* _Task A_: Can you reproduce the part of the redshift passage between "Now, as it turns" and "the spectrum.", inclusive, without changing a word?
* _Task B_: How would the redshift passage go on after its last sentence? Write the next part of it.

Now, as it turns out, when we look
at most of the galaxies in the sky, we see that the light coming from them is
redshifted. In other words, we find the
spectrum of light coming from them, and we realise that, for example, a certain
galaxy might contain the same pattern of absorption lines as hydrogen’s absorption
spectrum, but that each of these spectral lines have been shifted to the red end of
the spectrum.
And we see that this is true for
the majority of galaxies that we look in in our universe. Only a very small proportion of
galaxies are blueshifted. So, what this is telling us is that
the majority of galaxies in our universe are moving away from us. And what’s even more interesting is
that the galaxies that are further away from us are moving away from us even
faster. Because the light from the further
galaxies is redshifted more.
Now, Earth is not in a special
position. It’s not like everything is moving
away from us specifically. It turns out that all galaxies are
moving away from each other. But because we are on Earth, it
seems like everything is moving away from us specifically. But anyway, so, all galaxies are
moving away from each other on average. And what’s more is that further
galaxies are moving away from us faster than nearer galaxies. And so, what this tells us is that
the universe is expanding. This must be true because all
galaxies seem to be moving away from Earth as well as away from each other. And so, the universe is getting
bigger.
But more interestingly, like we
said earlier, further galaxies are moving away faster than nearer galaxies. And this means that the expansion
of the universe is accelerating. It’s getting faster. It seems like the larger of the
universe gets, the faster it is expanding. Now, there is actually a
mathematical relationship that we can apply here which links the speed of the source
of light to how much the light coming from it is redshifted.
The equation that we’re looking for
is this one here. This one tells us that 𝜆 subscript
source, that’s the wavelength of, let’s say, a particular spectral line in the
spectrum of light coming from a star or a galaxy. Minus 𝜆 sub Earth, which is the
wavelength of that same spectral line when taken on Earth, or in other words when
stationary relative to the observer. Divided by that same value of 𝜆
Earth. Is equal to 𝑉 divided by 𝐶, where
𝑉 is the speed at which the source, let’s say a star or a galaxy, is moving away
from the observer, which usually is the Earth. And 𝐶 is the speed of light.
So, in practice, then, let’s say
that this is the spectrum for hydrogen taken on Earth because this means that the
hydrogen is stationary relative to the observer. And we see the same spectral lines,
the spectral lines for hydrogen, in the spectrum from a distant star. So, we know that this distance star
must contain hydrogen, but we see that each one of these spectral lines is
redshifted.
Based on this redshift, we can
figure out the velocity at which the star is moving away from Earth. And to do this, we find 𝜆
subscript source for a particular spectral line, for example, minus 𝜆 subscript
Earth, the wavelength of that same spectral line when taken in a spectrum stationary
relative to the observer. Divided by that same value of 𝜆
sub Earth. And when we find that fraction, it
is equal to 𝑉, the speed at which the source is moving away from the observer,
divided by 𝐶, the speed of light. So, now that if we’ve understood
what redshift is and taken a look at this equation here, let’s attempt an example
question.
An astronomer looks at the
absorption lines in the spectrum of light coming from a distant galaxy. He identifies the absorption lines
of hydrogen, which makes up most of the galaxy. He then compares these lines to the
same absorption lines from a laboratory sample. His results are shown in the
diagram. How is the galaxy moving in
relation to Earth?

* _Given material_:
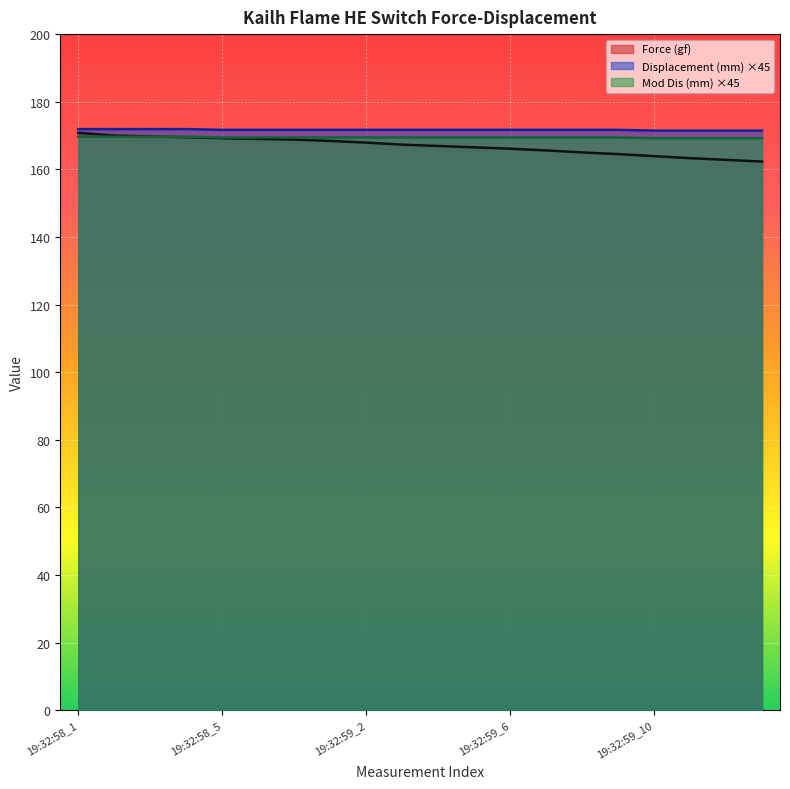

What is the sum of the Mod Dis (mm) values at 19:32:59_6 and 19:32:59_3?

338.9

* _Answer space A_:
Now, as it turns out, when we look
at most of the galaxies in the sky, we see that the light coming from them is
redshifted. In other words, we find the
spectrum of light coming from them, and we realise that, for example, a certain
galaxy might contain the same pattern of absorption lines as hydrogen’s absorption
spectrum, but that each of these spectral lines have been shifted to the red end of
the spectrum.

* _Answer space B_:
Okay, so, what we’ve been told in
this question is that the scientist has two spectra to compare. One is an absorption spectrum taken
from a sample of hydrogen in the laboratory. And the other is the spectrum taken
from a distant galaxy. Now, we’ve been told that the
astronomer identifies the absorption lines of hydrogen in the spectrum from the
distant galaxy. And we can see that this is true
because these are the absorption lines of hydrogen as seen in the laboratory. And we see the same pattern of
absorption lines in the spectrum from the galaxy, except that each spectral line has
been shifted towards the right slightly, or towards the red end of the spectrum.
In other words, then, the
wavelength of each hydrogen spectral line in the spectrum from the galaxy is longer
than the wavelength of that same spectral line in the spectrum from the hydrogen
taken in the laboratory. Now, let’s recall that the reason
for this is that in the laboratory, of course, the hydrogen is not moving relative
to the Earth. And so, we find a particular set of
wavelengths that represent the spectral lines of hydrogen. However, in the spectrum from the
galaxy, each spectral line is shifted in wavelength because the galaxy is moving
relative to Earth.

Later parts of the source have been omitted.